Adli kontrol kapsamında uygulanabilecek yükümlülükler arasında, yurt dışına çıkış yasağı, belirli adreslerde kalma zorunluluğu, belirli yerleşim bölgelerine girmeme, belirli kişilere veya kurumlara düzenli başvurma gibi hükümler bulunuyor.
Bununla birlikte, adli kontrol kararı verilmiş olması, daha sonra alınacak mahkumiyet kararının infazını ortadan kaldırmıyor. Tutuklu kişi hakkında hüküm kesinleşirse, infaz süreci yeniden başlıyor.
Bu sürecin çarpıcı örneklerinden biri, İBB soruşturma kapsamında tutuklanan bir başka isim olan İBB Genel Sekreter Yardımcısı Mahir Polat oldu. Polat, kalp rahatsızlığı, hipertansiyon, diyabet ve uyku apnesi gibi ciddi sağlık sorunlarına rağmen cezaevine gönderildi. Tutukluyken anjiyo oldu. Avukatlarının sunduğu sağlık raporlarına ve tahliye taleplerine rağmen üç hafta tutuklu kalan Polat hakkında, daha sonra adli kontrol hükümleri uygulanarak ev hapsi kararı verildi. Polat'ın yaşadığı süreç, ağır hasta tutukluların tahliye prosedürlerindeki belirsizlikleri bir kez daha gündeme taşıdı.
Hükümlüler için cezanın infazı geri bırakılabiliyor
Hapis cezası kesinleşmiş olan hükümlüler için ise farklı bir prosedür işliyor. 5275 sayılı infaz kanununun 16. maddesi, ağır hastalık veya engellilik halinde cezanın infazının geçici olarak geri bırakılmasına imkân tanıyor.

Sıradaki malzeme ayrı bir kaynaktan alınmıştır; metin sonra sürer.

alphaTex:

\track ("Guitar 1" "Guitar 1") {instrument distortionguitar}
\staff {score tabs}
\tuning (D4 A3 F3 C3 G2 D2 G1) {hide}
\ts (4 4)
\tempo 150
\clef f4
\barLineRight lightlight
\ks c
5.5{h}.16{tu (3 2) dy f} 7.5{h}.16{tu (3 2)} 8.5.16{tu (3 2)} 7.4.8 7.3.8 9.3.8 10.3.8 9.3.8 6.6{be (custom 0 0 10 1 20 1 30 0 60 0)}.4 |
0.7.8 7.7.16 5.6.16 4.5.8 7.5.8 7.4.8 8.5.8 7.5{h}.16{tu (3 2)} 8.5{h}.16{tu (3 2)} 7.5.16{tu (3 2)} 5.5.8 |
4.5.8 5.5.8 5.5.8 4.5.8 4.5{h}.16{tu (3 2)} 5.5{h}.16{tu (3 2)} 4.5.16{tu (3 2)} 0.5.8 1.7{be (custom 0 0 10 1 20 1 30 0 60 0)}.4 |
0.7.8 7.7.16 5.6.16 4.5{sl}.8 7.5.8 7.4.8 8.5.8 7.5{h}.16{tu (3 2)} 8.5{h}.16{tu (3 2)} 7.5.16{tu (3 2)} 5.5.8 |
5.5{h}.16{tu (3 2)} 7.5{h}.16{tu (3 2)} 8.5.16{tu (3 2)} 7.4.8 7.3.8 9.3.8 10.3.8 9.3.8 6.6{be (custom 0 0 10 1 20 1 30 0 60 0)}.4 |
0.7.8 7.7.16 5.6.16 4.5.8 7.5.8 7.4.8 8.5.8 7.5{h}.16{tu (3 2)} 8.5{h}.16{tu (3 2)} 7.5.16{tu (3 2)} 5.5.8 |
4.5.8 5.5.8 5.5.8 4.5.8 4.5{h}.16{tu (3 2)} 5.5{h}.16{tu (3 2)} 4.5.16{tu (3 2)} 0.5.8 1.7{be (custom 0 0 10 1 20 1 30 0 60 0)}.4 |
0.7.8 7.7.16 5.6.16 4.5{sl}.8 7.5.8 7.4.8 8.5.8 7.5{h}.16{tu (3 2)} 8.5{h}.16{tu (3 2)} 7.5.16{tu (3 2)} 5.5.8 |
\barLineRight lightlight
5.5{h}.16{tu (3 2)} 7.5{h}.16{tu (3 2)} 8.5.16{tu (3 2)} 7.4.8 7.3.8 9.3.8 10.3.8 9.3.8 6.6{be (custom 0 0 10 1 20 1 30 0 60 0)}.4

Buna göre akıl hastalığı olan hükümlülerin cezası tamamen durduruluyor ve bu kişiler, cezaevinde değil, tedavi kurumlarında tutuluyor. Hayati tehlike oluşturan diğer hastalıklar söz konusu olduğunda ise cezanın infazına hastane koşullarında devam ediliyor. Ancak mahkumun hayatı için ciddi risk oluşması durumunda infaz, iyileşene kadar ertelenebiliyor.
Bu karar, Adli Tıp Kurumu onaylı sağlık kurulu raporlarına dayanarak ilgili Cumhuriyet Başsavcılığı tarafından alınıyor. Ayrıca, gebe olan ya da doğum yaptıktan sonra belirli süre geçmemiş kadın hükümlüler için de cezanın infazı ertelenebiliyor. Ancak bu düzenlemeden cezaevi koşullarında "tehlikeli sayılan" kişiler yararlanamıyor.

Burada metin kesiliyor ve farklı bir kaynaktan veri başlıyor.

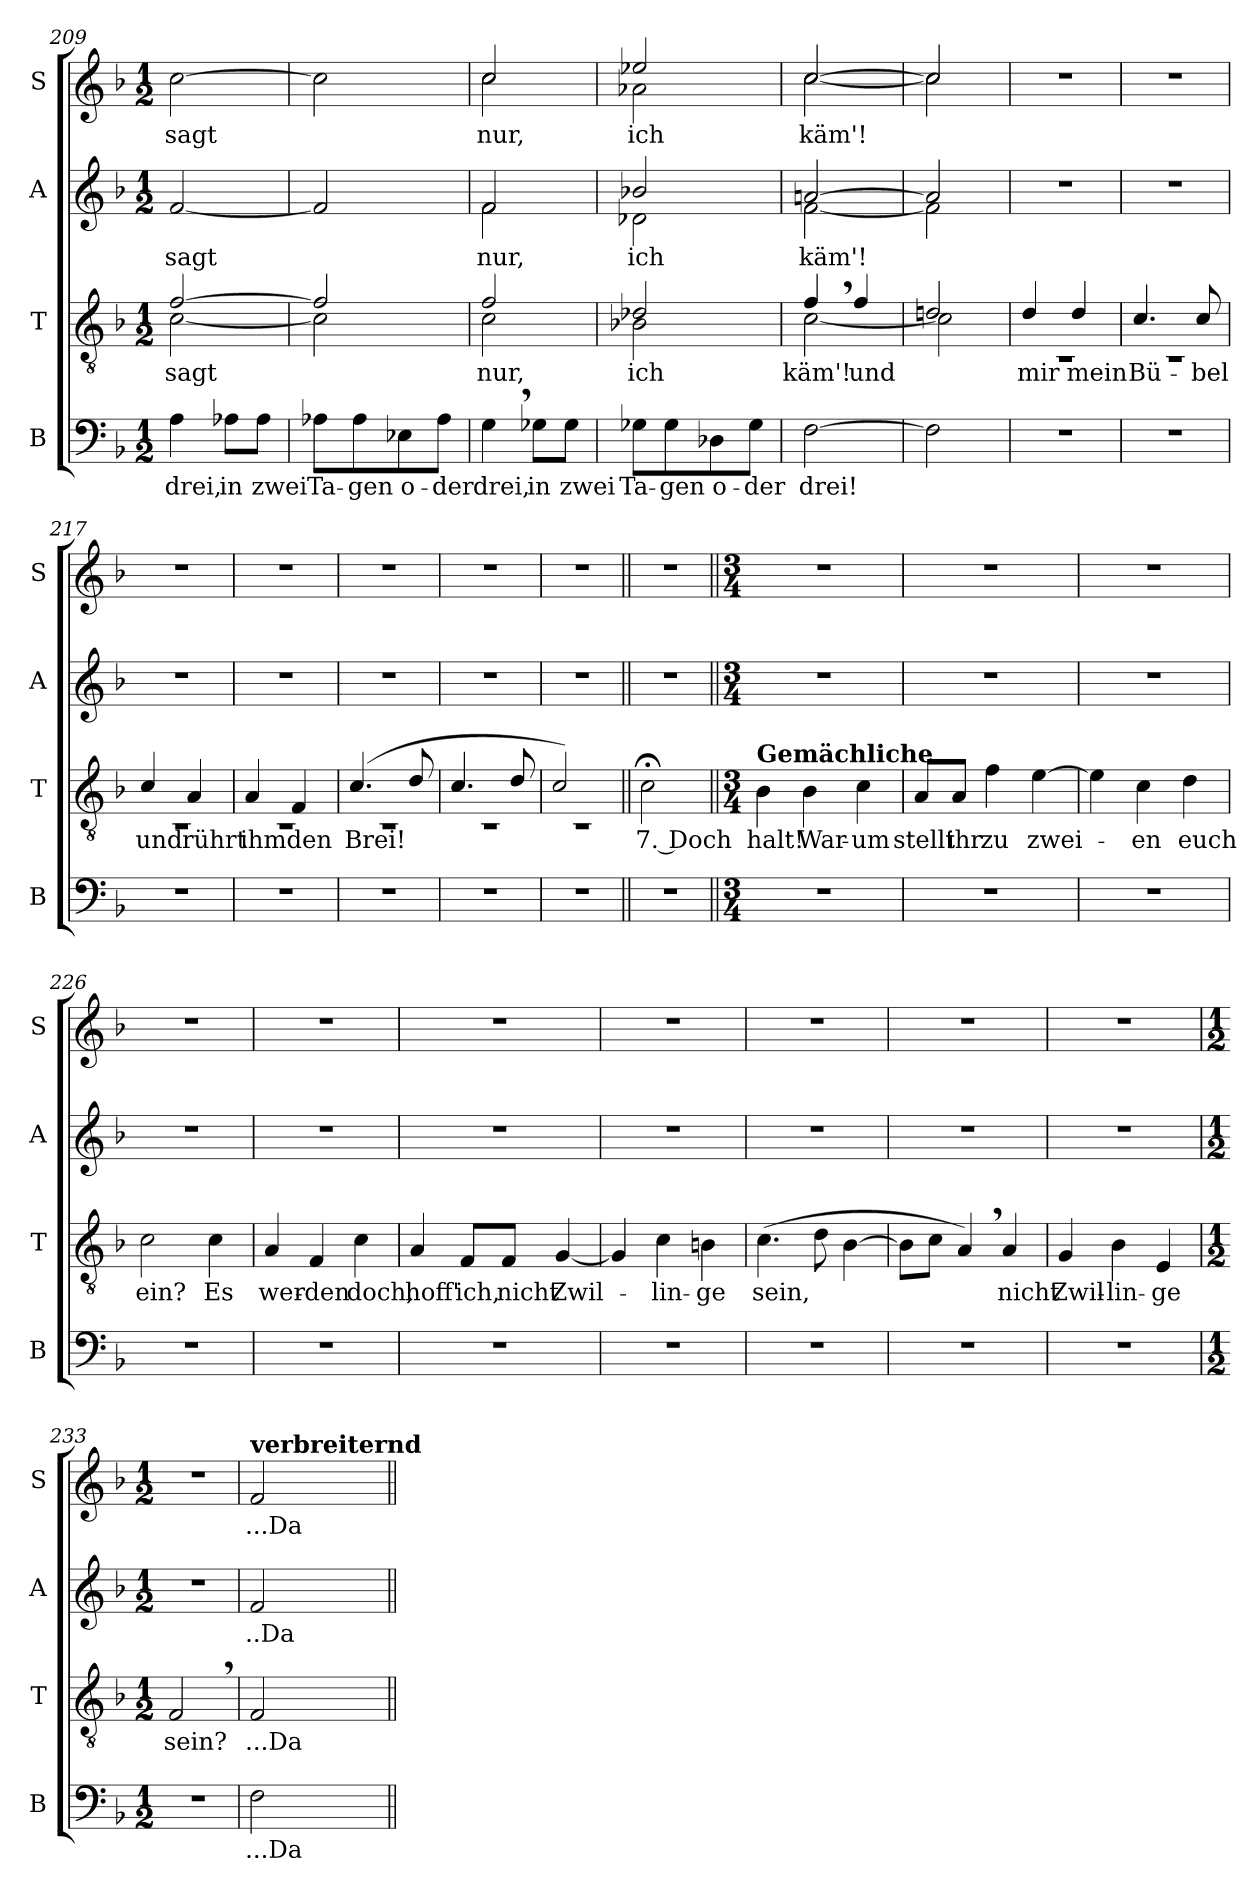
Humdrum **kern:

Yasa aynı zamanda, hayatını yalnız sürdüremeyecek kadar ağır hastalığı veya engelliliği bulunan, toplum güvenliği açısından tehdit oluşturmayan mahkûmların cezasının da geri bırakılabileceğini öngörüyor.

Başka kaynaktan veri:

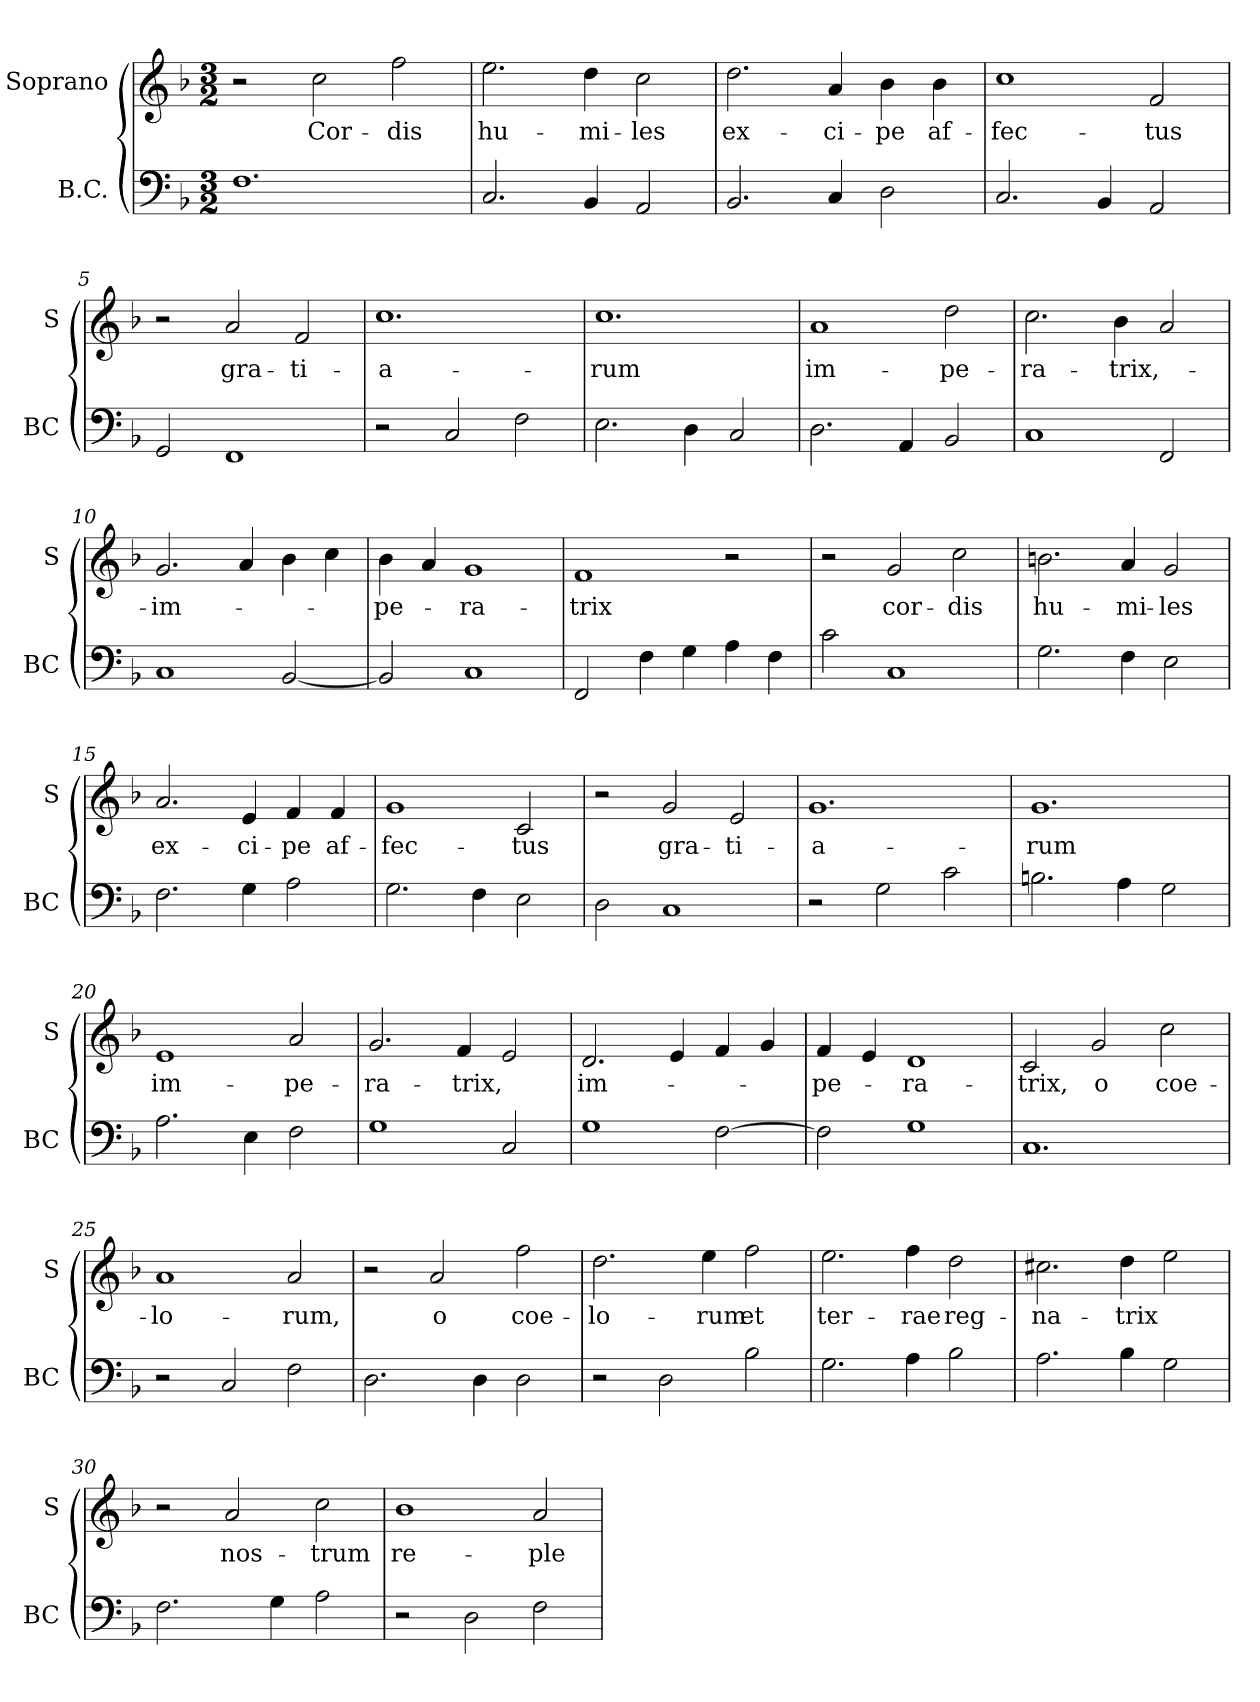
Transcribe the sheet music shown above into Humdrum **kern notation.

**kern	**kern	**text
*part2	*part1	*part1
*staff2	*staff1	*staff1
*I"B.C.	*I"Soprano	*
*I'BC	*I'S	*
!!LO:LB:g=z
*clefF4	*clefG2	*
*k[b-]	*k[b-]	*
*F:	*F:	*
*M3/2	*M3/2	*
=1	=1	=1
1.F	2r	.
!	!	!LO:LY:b
.	2cc\	Cor-
!	!	!LO:LY:b
.	2ff\	-dis
=2	=2	=2
!	!	!LO:LY:b
2.C/	2.ee\	hu-
!	!	!LO:LY:b
4BB-/	4dd\	-mi-
!	!	!LO:LY:b
2AA/	2cc\	-les
=3	=3	=3
!	!	!LO:LY:b
2.BB-/	2.dd\	ex-
!	!	!LO:LY:b
4C/	4a/	-ci-
!	!	!LO:LY:b
2D\	4b-\	-pe
!	!	!LO:LY:b
.	4b-\	af-
=4	=4	=4
!	!	!LO:LY:b
2.C/	1cc	-fec-
4BB-/	.	.
!	!	!LO:LY:b
2AA/	2f/	-tus
=5	=5	=5
2GG/	2r	.
!	!	!LO:LY:b
1FF	2a/	gra-
!	!	!LO:LY:b
.	2f/	-ti-
!!LO:LB:g=z
=6	=6	=6
!	!	!LO:LY:b
2r	1.cc	-a-
2C/	.	.
2F\	.	.
=7	=7	=7
!	!	!LO:LY:b
2.E\	1.cc	-rum
4D\	.	.
2C/	.	.
=8	=8	=8
!	!	!LO:LY:b
2.D\	1a	im-
4AA/	.	.
!	!	!LO:LY:b
2BB-/	2dd\	-pe-
=9	=9	=9
!	!	!LO:LY:b
1C	2.cc\	-ra-
!	!	!LO:LY:b
.	4b-\	-trix,-
2FF/	2a/	.
=10	=10	=10
!	!	!LO:LY:b
1C	2.g/	-im-
.	4a/	.
[2BB-/	4b-\	.
.	4cc\	.
!!LO:LB:g=z
=11	=11	=11
!	!	!LO:LY:b
2BB-/]	4b-\	-pe-
.	4a/	.
!	!	!LO:LY:b
1C	1g	-ra-
=12	=12	=12
!	!	!LO:LY:b
2FF/	1f	-trix
4F\	.	.
4G\	.	.
4A\	2r	.
4F\	.	.
=13	=13	=13
2c\	2r	.
!	!	!LO:LY:b
1C	2g/	cor-
!	!	!LO:LY:b
.	2cc\	-dis
=14	=14	=14
!	!	!LO:LY:b
2.G\	2.bn\	hu-
!	!	!LO:LY:b
4F\	4a/	-mi-
!	!	!LO:LY:b
2E\	2g/	-les
=15	=15	=15
!	!	!LO:LY:b
2.F\	2.a/	ex-
!	!	!LO:LY:b
4G\	4e/	-ci-
!	!	!LO:LY:b
2A\	4f/	-pe
!	!	!LO:LY:b
.	4f/	af-
!!LO:LB:g=z
=16	=16	=16
!	!	!LO:LY:b
2.G\	1g	-fec-
4F\	.	.
!	!	!LO:LY:b
2E\	2c/	-tus
=17	=17	=17
2D\	2r	.
!	!	!LO:LY:b
1C	2g/	gra-
!	!	!LO:LY:b
.	2e/	-ti-
=18	=18	=18
!	!	!LO:LY:b
2r	1.g	-a-
2G\	.	.
2c\	.	.
=19	=19	=19
!	!	!LO:LY:b
2.Bn\	1.g	-rum
4A\	.	.
2G\	.	.
=20	=20	=20
!	!	!LO:LY:b
2.A\	1e	im-
4E\	.	.
!	!	!LO:LY:b
2F\	2a/	-pe-
!!LO:LB:g=z
=21	=21	=21
!	!	!LO:LY:b
1G	2.g/	-ra-
!	!	!LO:LY:b
.	4f/	-trix,
2C/	2e/	.
=22	=22	=22
!	!	!LO:LY:b
1G	2.d/	im-
.	4e/	.
[2F\	4f/	.
.	4g/	.
=23	=23	=23
!	!	!LO:LY:b
2F\]	4f/	-pe-
.	4e/	.
!	!	!LO:LY:b
1G	1d	-ra-
=24	=24	=24
!	!	!LO:LY:b
1.C	2c/	-trix,
!	!	!LO:LY:b
.	2g/	o
!	!	!LO:LY:b
.	2cc\	coe-
=25	=25	=25
!	!	!LO:LY:b
2r	1a	-lo-
2C/	.	.
!	!	!LO:LY:b
2F\	2a/	-rum,
!!LO:LB:g=z
=26	=26	=26
2.D\	2r	.
!	!	!LO:LY:b
.	2a/	o
4D\	.	.
!	!	!LO:LY:b
2D\	2ff\	coe-
=27	=27	=27
!	!	!LO:LY:b
2r	2.dd\	-lo-
2D\	.	.
!	!	!LO:LY:b
.	4ee\	-rum
!	!	!LO:LY:b
2B-\	2ff\	et
=28	=28	=28
!	!	!LO:LY:b
2.G\	2.ee\	ter-
!	!	!LO:LY:b
4A\	4ff\	-rae
!	!	!LO:LY:b
2B-\	2dd\	reg-
=29	=29	=29
!	!	!LO:LY:b
2.A\	2.cc#X\	-na-
!	!	!LO:LY:b
4B-\	4dd\	-trix
2G\	2ee\	.
=30	=30	=30
2.F\	2r	.
!	!	!LO:LY:b
.	2a/	nos-
4G\	.	.
!	!	!LO:LY:b
2A\	2cc\	-trum
!!LO:PB:g=z
=31	=31	=31
!	!	!LO:LY:b
2r	1b-	re-
2D\	.	.
!	!	!LO:LY:b
2F\	2a/	-ple
=	=	=
*-	*-	*-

Ancak uygulamada, bu raporların temini ve onay süreci zaman alabiliyor; kimi zaman da olumsuz sonuçlanabiliyor. Bu nedenle ağır hasta olmasına rağmen birçok hükümlü cezaevinde kalmaya devam ediyor.
İHD Raporu: Cezaevlerinde en az bin 412 hasta mahpus
İnsan Hakları Derneği'nin (İHD) 7 Nisan 2025 tarihli raporuna göre, Türkiye genelindeki cezaevlerinde en az bin 412 hasta mahpus bulunuyor. Bunların 335'i ağır hasta olarak sınıflandırılıyor. Raporda, 230 mahpusun cezaevi koşullarında yaşamını sürdüremeyecek durumda olduğu, 188'inin ise sürekli sağlık gözetimine ihtiyaç duyduğu belirtiliyor. Cinsiyet dağılımına göre hasta mahpusların bin 251'i erkek, 161'i kadın.
Adalet Bakanlığı'na göre, 2024 yılı içinde cezaevlerinde 709 mahpus yaşamını yitirdi. Raporda bu ölümlerin önemli bir kısmının geciken tıbbi müdahale, yetersiz sağlık hizmeti ve ihmaller nedeniyle gerçekleştiği vurgulanıyor.
İHD ayrıca Adalet Bakanlığı'na hasta mahpuslara ilişkin düzenli, şeffaf ve detaylı veri paylaşımı çağrısında bulunuyor. Dernek, hasta mahpusların tahliye süreçlerinin hızlandırılması gerektiğini ve mevcut uygulamaların, cezaevi koşullarında ölüme terk anlamına geldiğini belirtiyor.